Таким образом, к 1992 г. Сатеник оказалась дискредитированной и в некотором смысле «исключенной» из своего сообщества. Согласно канонам традиционного армянского общества, для женщины такая ситуация означает социальную смерть, потерю всех приобретенных в течение предыдущей жизни символических капиталов.Интересно, что семья и любовь к Отечеству расцениваются ею как богатство и стоят на одном уровне. Она вербализовала эту идею в ответе на вопрос, что значит быть богатым: «Мое богатство — это моя семья, мои дети, моя любовь к Отчизне, преданность ее интересам, верность. Любовь к родине у меня стоит на первом месте, после любви к моим детям».
Именно в этой двусмысленной ситуации, когда ее постигла утрата самого значимого в жизни, востребовалось проявление лояльности к родине. Она предприняла действия, которыми могла восстановить / или возместить утраченную репутацию. Тем самым, она выбрала самый короткий и, может даже, единственный путь к реабилитации себя как армянской патриотки, гражданки, и в конечном итоге, матери. То есть её боевые подвиги должны были извинить её несостоятельность как матери и жены. Так, «трудные времена» в её личной истории совпали с «трудными временами» в истории её народа и Отечества.[235] Но почему она направилась именно на войну? Точнее, почему именно патриотические идентичности в Сатеник возобладали? В какой ситуации приобретались эти идентичности? Уместно вспомнить здесь условия социализации Сатеник в детстве. Возможно, не последнюю роль в этом сыграла атмосфера дедовских воспоминаний о беспрестанном армяно-турецком противостоянии, несчастной Армении, оказавшейся во враждебном мусульманском окружении и отражавшей удары на протяжении всей своей кровавой истории. Национальные концепции деда Сатеник, (как и многих других дедов и бабушек) очевидно, исходили из тяжелого личного опыта в мире, где национальные идентичности вытекают в более чем обычные опасности и страдания.

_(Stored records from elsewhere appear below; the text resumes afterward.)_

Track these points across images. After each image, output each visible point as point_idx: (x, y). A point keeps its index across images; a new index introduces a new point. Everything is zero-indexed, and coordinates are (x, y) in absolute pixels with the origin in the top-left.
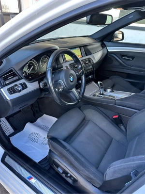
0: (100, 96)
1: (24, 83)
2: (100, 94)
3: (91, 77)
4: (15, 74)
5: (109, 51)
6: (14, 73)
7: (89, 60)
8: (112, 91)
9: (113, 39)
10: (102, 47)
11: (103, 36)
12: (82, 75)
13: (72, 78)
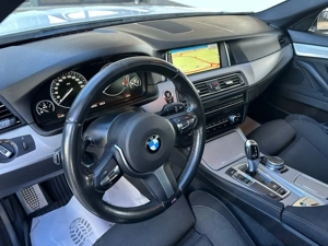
0: (243, 179)
1: (29, 136)
2: (247, 172)
3: (233, 118)
4: (9, 112)
5: (298, 53)
6: (4, 108)
7: (237, 77)
8: (281, 170)
9: (315, 24)
10: (281, 43)
11: (287, 18)
12: (197, 128)
13: (155, 141)
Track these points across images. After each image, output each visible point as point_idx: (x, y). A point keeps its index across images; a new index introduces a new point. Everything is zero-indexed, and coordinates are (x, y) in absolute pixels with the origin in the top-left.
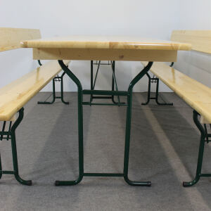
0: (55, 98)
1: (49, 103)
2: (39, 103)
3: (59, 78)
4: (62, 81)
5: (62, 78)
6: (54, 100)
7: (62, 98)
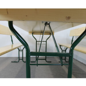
0: (19, 59)
1: (16, 62)
2: (12, 62)
3: (21, 50)
4: (23, 52)
5: (23, 50)
6: (19, 61)
7: (23, 59)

Важным детерминирующим фактором в борьбе этой женщины (возможно, как составляющая комплекса детерминант), таким образом, неизменно выступает историческая память об экономических притеснениях, депортациях, жестоких расправах. Из записей в полевом дневнике: «Большое влияние на формирование характера Сатеник, по ее словам, оказал ее дед. Он рассказывал ей об ужасах резни (kotoratz) и трагической истории армян». Кусок из интервью дублирует эту мысль. «Я не знаю, кто как, но я такая вот, за спины [солдат] не пряталась. Как меня воспитал мой дед, так себя вела». К этому присовокупилось, предполагается, школьное патриотическое воспитание на уроках истории и литературы, культивирование всенародного траурного шествия на гору Цицернакаберд ежегодно 24 апреля (условная дата геноцида армян в Османской империи), газеты, телевидение, воспитание в семье — это процесс не одного дня. Национальная идея закладывалась в Сатеник с детских лет, и патриотическая идентичность пробудилась в ней сразу же, как только условия для этого сложились.